Mobility and transportation are at the heart of our society which facilitate access to jobs, goods and services. And because air travel is one of the fastest and most progressive branches of the transportation sector it is also exposed to large visibility and strong European and worldwide pressure on sustainability. ALBATROSS is a wide scale initiative of major European aviation stakeholder groups to demonstrate how the technical and operational R&D achievements of the past years can transform the current fuel intensive aviation to an environment-friendly industry sector. To reach this goal ALBATROSS follows a holistic approach by covering all flight phases, directly involving all relevant stakeholder groups (such as Airlines, ANSPs, Network Manager, Airports and Industries) and addressing both operational and technological aspects of aviation and Air Traffic Management (ATM). The project will demonstrate the complementary of some solutions, from alternative aircraft fuel to enhanced ATM and Airspace Users operations on the ground, TMA and en-route. To foster increased flexibility and scalability the demonstrated approaches will also leverage cutting-edge technologies, such modern as air-ground connectivity means, and novel highly collaborative ATM procedures.

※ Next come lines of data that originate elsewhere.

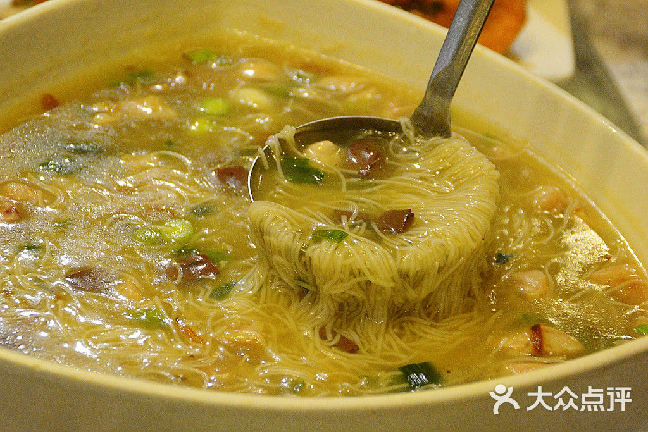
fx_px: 2322
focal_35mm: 129
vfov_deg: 10.6
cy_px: 216
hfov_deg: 15.9
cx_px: 324
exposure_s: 1/100
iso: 3200
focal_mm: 86
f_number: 8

The possibilities of implementing a “Flight with Zero waste of Fuel and CO2 emissions” will be explored and extensively demonstrated in real conditions, through a series of live trials in various European operating environments. The demonstrations will span through a period of several months and will utilize over 1000 demonstration flights, which will be supported by Air France, Novair, Lufthansa, Wizz Air and Swiss on Airbus and Boeing aircraft, 2 Airports and major ANSPs. During this effort a strong pressure will be put on objective measurability and representativeness of the results, built on systematic data collection, utilizing Big Data Analytics, Machine Learning and Artificial Intelligence.